Dig deep into the mechanism of what makes sport tick and you'll find blokes in the mould of Brent Clements who are as invaluable as they are inconspicuous as cogs in any wheel.
Clements will be the first to tell you his involvement in sport comes in equal parts of giving and taking, grateful to co-habit in an orchestrated environment that ultimately will decide how long to keep him in play.
A rugby and cricket lover, the 63-year-old from Napier believes his longevity comes from renouncing any inflated identification with his ego.
"I was an average player in both [codes]," says Clements self-effacingly for someone who has coached junior rugby — on and off — for almost 30 years.
Add to that milestone the fact the referees' association gave him a "catch-up" blazer — in trying to acknowledge all officials who had served for 15 consecutive years — and you start getting a clearer picture on what Clements is all about.
The corrections officer says his passion for the winter code is on a par with the summer one although rugby was his first love.
He has played rugby for 35 consecutive years for his beloved Napier Old Boys' Marist club based at Park Island.
The age-group masters cricketer embraces the benefits of engaging in sport but as father time ticks on he has developed an equally voracious appetite for watching it as well.

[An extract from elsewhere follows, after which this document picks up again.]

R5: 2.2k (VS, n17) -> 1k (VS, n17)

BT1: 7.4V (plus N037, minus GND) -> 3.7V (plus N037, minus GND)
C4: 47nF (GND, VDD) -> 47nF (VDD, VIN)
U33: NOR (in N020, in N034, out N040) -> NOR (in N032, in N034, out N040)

"On a normal Saturday — if I'm not doing anything in particular — I'll probably be watching four to five games of rugby and then watch the sixth stuff on TV," he says. "I always follow the club stuff and what the kids are doing."
Clements relishes refereeing where his enjoyment is symbiotic with those of youngsters.
"I haven't really had any bad experiences in the whole time I've done it [because] it's been pretty positive so I've been lucky although I'm not saying every referee gets the same response."
He agrees his people management skills is probably a little better, pertaining perhaps to his employment.
In his late 20s, Clements arrived here from Invercargill in 1984 as a Postbank employee.
He had joined the Napier Marist club before it amalgamated to NOBM in 1990.
Only 73kg in his heyday, he played cricket first in November of that year but his rugby roots go back to 1973. Remarkably he has played every year since with only minor injuries over that duration.
However, his three boys and a girl had begun engaging in sport from 1985 so he started contemplating how he could add value to not just the lives of his offspring but also others.
A decade later, Clements joined the Bay rugby referees' association because the children were in high school and it was easy to have a pick of games while watching them play every other Saturday.
He is in his 25th year of controlling rugby matches. He has covered the odd premier club men's games but he was a regular at the second division.
"The last 10 years I've basically done secondary schools because it enables me to free up my afternoons."
Clements feels the blame game on officials is becoming a favourite pastime but "no one is perfect".
The rugby clubs he's been involved with here have made conscious efforts to police sideline behaviour of parents and, especially, coaches.
"I think the clubs are doing their best but, unfortunately, when you go to different games the officialdom's not quite there so the referee finds he's by himself and, you know, no one from the club is there."
He understands why people shy from picking up whistles and flags following incidents of sideline abuse.
"It can be quite intimidating especially if you're a young referee," he says. "They tend to come up and sort of tower over you to tell you all sorts of things that you don't want to hear."
When he had started moving up the refereeing ranks, he reflects on how the Bay was humming with some pedigree premier whistle blowers in the mould of Kelvin Deaker, Peter Boyden and Gary Wise.
"The standard was very high with a mix of senior and young refs at the time."
He was honoured last year when a major club award, the "Brent Clements trophy for the best club spirited player", was named after him at the junior rugby prizegiving ceremony.
"It's very humbling but a great gesture," says the bloke who this winter still enjoyed playing alongside sons Michael, Ross and Carl. Daughter Katrina Clements Mete-Kingi also makes the most of her time in sport.
Clements has represented the over-60 Central Districts cricket side for the past four years and the highlight was making the cull for that New Zealand age-group team in 2016.
"I still love it while the body still manages to do it."
He enjoys the opportunities that arise for travelling and expanding his social circles in summer.